I am planning on keeping platys. But I am caught up with some conflicting information, and I am unsure what the truth is. What is the optimal GH range for platy fish? Because I have a book about aquariums and fish and for platys it says "hard (100-150mg/L (5.62-8.43 dGH)), and then Wikipedia says "moderately hard", another website says 10-25 dGH, another website says "soft to hard", (dGH): 12 - 18°N, is the "N" a typo or does it mean something? the next one says "medium to hard dH range: 10-28". What GH level do yous have in your platy (maculatus and variatus) tanks? Also I have read that when they say "hard" or "soft" that they are talking about GH and not KH, but can it be KH sometimes? All help will be completely appreciated, thankyou.


----------



## Michael (Jul 20, 2010)

Platies have been domesticated for so long that they are very tolerant of water chemistry. My favorite fish reference is Seriously Fish http://www.seriouslyfish.com/species/xiphophorus-maculatus/

Their recommendation:

Temperature: 68-79°F (20-26°C)
pH: 7.0-8.2
Hardness: 10-30 dH (160-530ppm)
"As long as the ph remains above neutral this fish is one of the best species available to the beginner."
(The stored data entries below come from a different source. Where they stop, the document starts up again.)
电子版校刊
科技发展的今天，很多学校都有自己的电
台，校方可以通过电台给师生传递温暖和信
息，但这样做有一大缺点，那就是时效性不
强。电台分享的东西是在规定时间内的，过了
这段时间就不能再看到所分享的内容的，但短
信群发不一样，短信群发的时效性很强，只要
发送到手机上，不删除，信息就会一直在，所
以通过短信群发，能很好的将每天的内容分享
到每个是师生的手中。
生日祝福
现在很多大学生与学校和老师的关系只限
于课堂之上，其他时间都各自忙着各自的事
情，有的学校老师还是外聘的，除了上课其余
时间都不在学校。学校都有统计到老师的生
I keep three color varieties of _X. maculatus_ and I never worry about water chemistry, but my tap water is relatively hard and always well above pH 7.0. On the rare occasions when I have tested the water, GH was 150ppm, KH 160-180ppm, and pH 7.8.

I'm glad to see another platy fan on the forum!


----------



## mistergreen (Mar 3, 2007)

The livebearers will adapt to a lot of environments but they seem to be healthiest with hard water, even slightly brackish.


----------